Confessions of a Tax Collector

This new book — Confessions of a Tax Collector: One Man’s Tour of Duty Inside the IRS by former 12 year IRS agent, Richard Yancey — looks potentially interesting. Mr. Yancey describes his 12 years with the IRS in which he relates everything from his General Patton-type trainer who wished he could carry a gun to his own development into someone who could close down a four-person woodworking shop for failure to pay payroll taxes and seize homes of the tax delinquent without losing sleep.

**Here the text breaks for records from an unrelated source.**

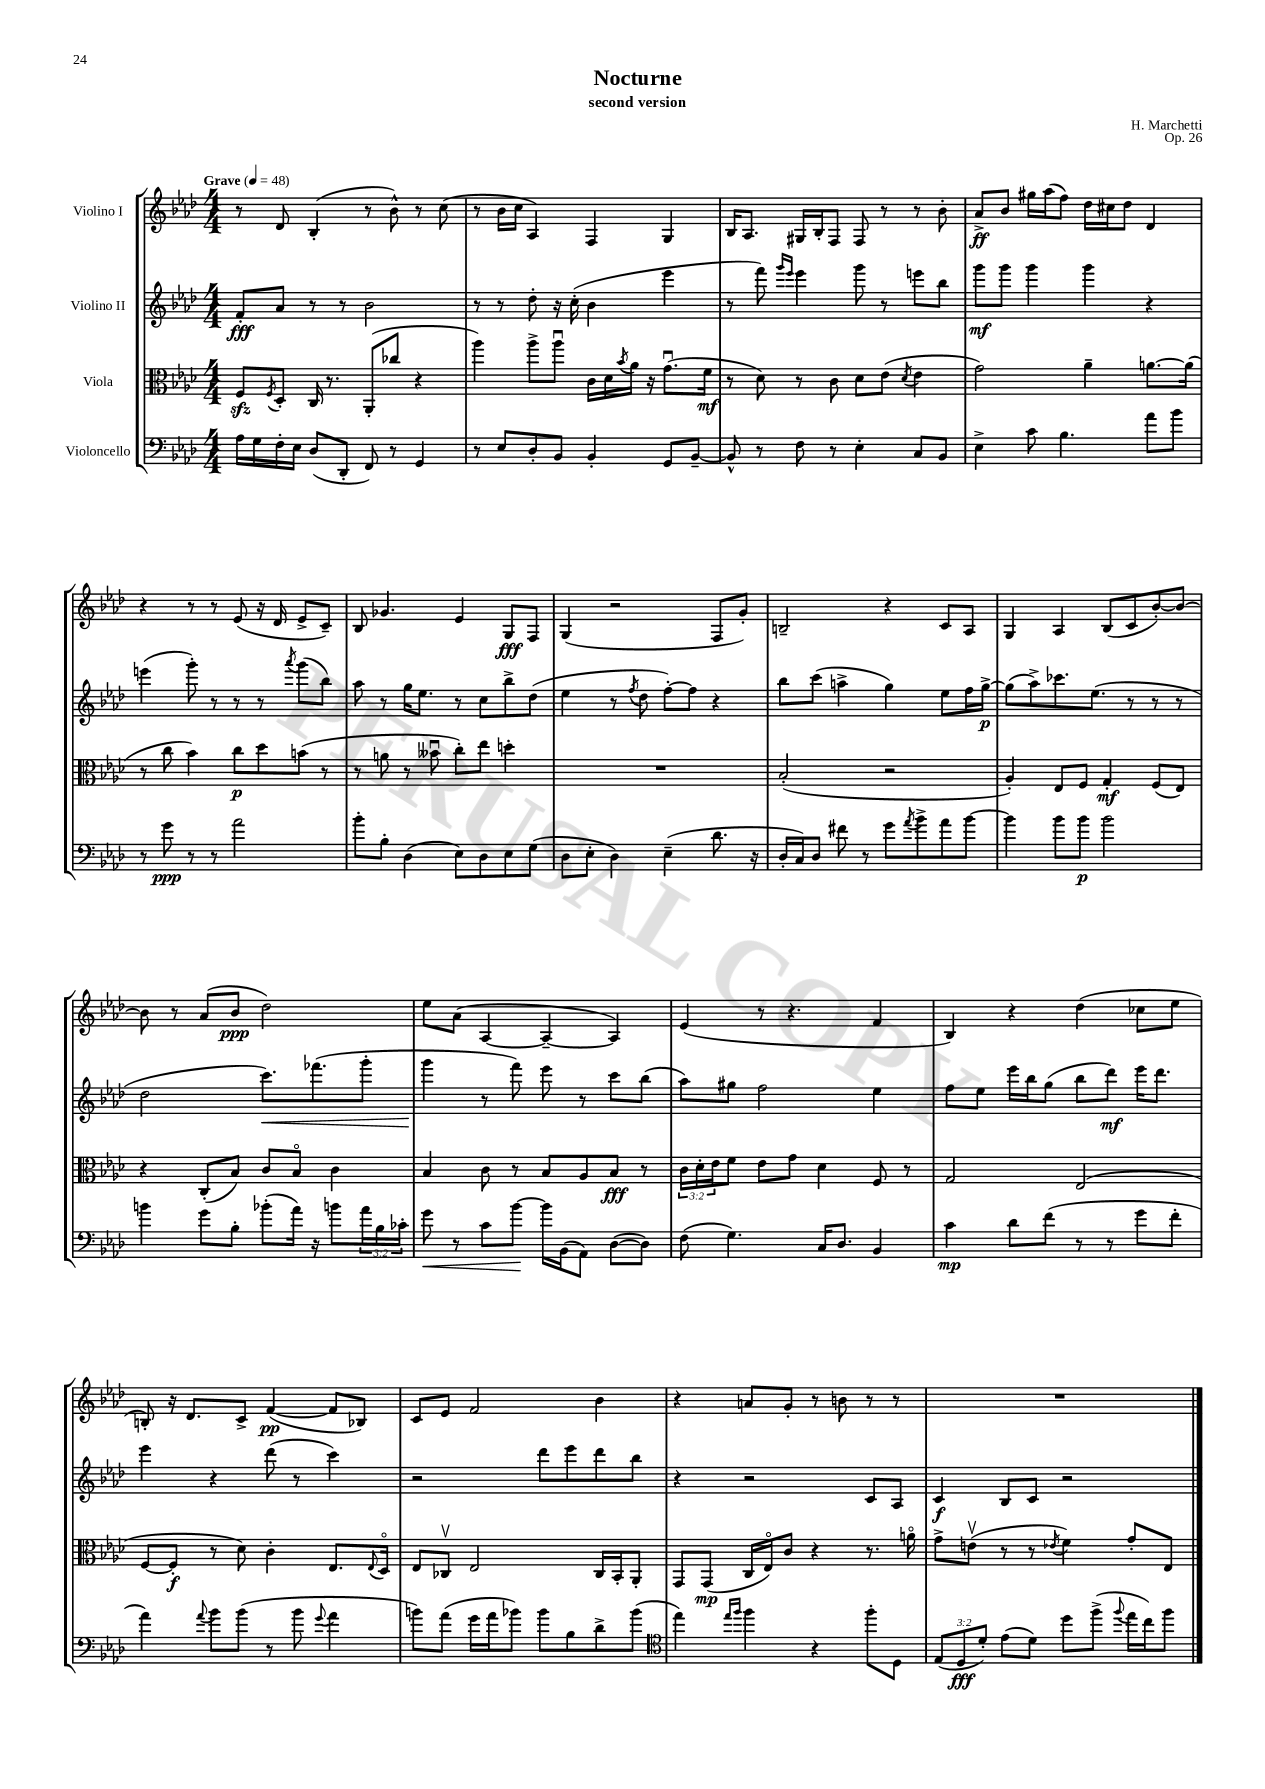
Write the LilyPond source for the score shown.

\header { title = "Nocturne" composer = "H. Marchetti" subtitle = "second version" opus = "Op. 26" }
<<
\new StaffGroup <<
\new Staff = "s0" \with { instrumentName = "Violino I" } {
    \clef treble \key aes \major \numericTimeSignature \time 4/4 \tempo "Grave" 4 = 48
    r8 des'8 bes4-.( r8 bes'8-^) r8 c''8( |
    r8 bes'16 c''16 aes4) f4 g4 |
    bes16 aes8. gis16 bes16-. f8 f8 r8 r8 bes'8-. |
    aes'8->\ff bes'8 gis''16 aes''16( f''8) des''16 cis''16 des''8 des'4 |
    r4 r8 r8 ees'8( r16 des'16 ees'8-> c'8--) |
    bes8 ges'4. ees'4 g8\fff f8 |
    g4( r2 f8 g'8-.) |
    b2-- r4 c'8 aes8 |
    g4 aes4 bes8( c'8 bes'8~-.) bes'8~ |
    bes'8 r8 aes'8( bes'8\ppp des''2) |
    ees''8 aes'8( aes4~ aes4~-- aes4) |
    ees'4( r8 r4. f'4 |
    bes4) r4 des''4( ces''8 ees''8 |
    b8-.) r16 des'8. c'8-> f'4~\pp( f'8 bes8) |
    c'8 ees'8 f'2 bes'4 |
    r4 a'8 g'8-. r8 b'8 r8 r8 |
    R1 \bar "|." |
}
\new Staff = "s1" \with { instrumentName = "Violino II" } {
    \clef treble \key aes \major \numericTimeSignature \time 4/4
    f'8-.\fff aes'8 r8 r8 bes'2 |
    r8 r8 des''8-. r16 c''16-.( bes'4 ees'''4 |
    r8 f'''8) \grace { g'''16 ees'''16 } ees'''4 g'''8 r8 e'''8 bes''8 |
    g'''8\mf g'''8 g'''4 g'''4 r4 |
    e'''4( g'''8-.) r8 r8 r8 \acciaccatura { aes'''8 } g'''8( bes''8) |
    aes''8 r8 g''16 ees''8. r8 c''8 bes''8-> des''8( |
    ees''4 r8 \acciaccatura { f''8 } des''8 f''8~-.) f''8 r4 |
    bes''8 c'''8( a''4-> g''4) ees''8 f''16 g''16~->\p |
    g''8( aes''8->) ces'''8. ees''8.( r8 r8 r8 |
    des''2 c'''8.\<) fes'''8.( g'''8-. |
    g'''4\! r8 f'''8) ees'''8 r8 c'''8 bes''8( |
    aes''8) gis''8 f''2 ees''4 |
    f''8 ees''8 ees'''16 bes''16 g''8( bes''8 des'''8\mf) ees'''16 des'''8. |
    ees'''4 r4 des'''8( r8 c'''4) |
    r2 des'''8 ees'''8 des'''8 bes''8 |
    r4 r2 c'8 aes8 |
    c'4\f bes8 c'8 r2 \bar "|." |
}
\new Staff = "s2" \with { instrumentName = "Viola" } {
    \clef alto \key aes \major \numericTimeSignature \time 4/4 \override Staff.TupletNumber.text = #tuplet-number::calc-fraction-text
    f8\sfz \acciaccatura { f8 } des8-. c16 r8. aes,8-.( ces''8 r4 |
    aes''4) aes''8-> aes''8\downbow c'16 des'16 \acciaccatura { bes'8 } aes'16 r16 g'8.\downbow( f'16\mf |
    r8 des'8) r8 c'8 des'8 ees'8( \acciaccatura { des'8 } ees'4 |
    g'2) aes'4-- a'8.~ a'16( |
    r8 c''8 bes'4) c''8\p des''8 b'8( r8 |
    r8 a'8 r8 beses'8\downbow c''8-.) ees''8 d''4-. |
    R1 |
    bes2-.( r2 |
    aes4-.) ees8 f8 g4-.\mf f8( ees8) |
    r4 c8-.( bes8) c'8 bes8\flageolet c'4 |
    bes4 c'8 r8 bes8 aes8 bes8\fff r8 |
    \tuplet 3/2 { c'16 des'16-. ees'16 } f'8 ees'8 g'8 des'4 f8 r8 |
    g2 ees2( |
    f8~ f8-.\f r8 des'8) c'4-. ees8. \appoggiatura { ees8 } des16\flageolet |
    ees8 ces8\upbow ees2 ces16 bes,16-. aes,8-. |
    g,8 g,8\mp( c16 ees16\flageolet) c'8 r4 r8. a'16\flageolet |
    g'8-> e'8\upbow( r8 r8 \acciaccatura { ees'8 } f'4) g'8-. ees8 \bar "|." |
}
\new Staff = "s3" \with { instrumentName = "Violoncello" } {
    \clef bass \key aes \major \numericTimeSignature \time 4/4 \override Staff.TupletNumber.text = #tuplet-number::calc-fraction-text
    aes16 g16 f16-. ees16 des8( des,8-. f,8) r8 g,4 |
    r8 ees8 des8-. bes,8 bes,4-. g,8 bes,8~-- |
    bes,8-^ r8 f8 r8 ees4-. c8 bes,8 |
    ees4-> c'8 bes4. aes'8 bes'8 |
    r8 g'8\ppp r8 r8 aes'2 |
    bes'8-. bes8-. des4( ees8) des8 ees8 g8( |
    des8 ees8-. des4) ees4--( des'8. r16 |
    des16-. c16) des8 fis'8 r8 g'8 \acciaccatura { aes'8 } bes'8-> aes'8 bes'8~ |
    bes'4 bes'8 bes'8\p bes'2 |
    b'4 g'8 bes8-. bes'8-.( aes'16) r16 b'8 \tuplet 3/2 { aes'16 bes16 ces'16-. } |
    g'8\< r8 c'8 bes'8~\! bes'16 bes,16( aes,8) des8~( des8) |
    f8( g4.) c16 des8. bes,4 |
    c'4\mp des'8 f'8( r8 r8 g'8 f'8-. |
    aes'4) \appoggiatura { aes'8 } bes'8 bes'8( r8 bes'8 \appoggiatura { g'8 } aes'4 |
    b'8) aes'8( g'16 aes'16 bes'8) bes'8 bes8 des'8-> bes'8( |
    \clef tenor ees''4) \grace { ees''16 f''16 } f''4 r4 f''8-. des8 |
    \tuplet 3/2 { ees8( des8\fff des'8-.) } ees'8( des'8) des''8 f''8->( \appoggiatura { f''8 } ees''16 c''16) f''8 \bar "|." |
}
>>
>>
\layout { \context { \Score \remove "Bar_number_engraver" } }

Enron’s reorganization plan

Eric Berger of the Houston Chronicle does a good job in this article summarizing the structure of Enron‘s plan of reorganization that is scheduled for a confirmation hearing in the New York Bankruptcy Court in April.
I’m been quite involved in the Enron case, initially representing a suitor of Enron’s online trading business, and then representing a former high-level Enron executive in several civil litigation matters and advising another former Enron executive and a former Arthur Andersen partner in regard to matters relating to the case. So, I’ve got a pretty good sense of what’s going on in the case. Inasmuch as Enron’s most recent Disclosure Statement — the document that a chapter 11 debtor distributes to creditors to provide them adequate information on which to make an informed judgment on the reorganization plan — was nearly 2000 pages, summarizing the plan in the context of a short newspaper article is no small feat. So, kudos to Mr. Berger.
One small nit, though. Eric, that’s “substantive” consolidation, not “substantial.”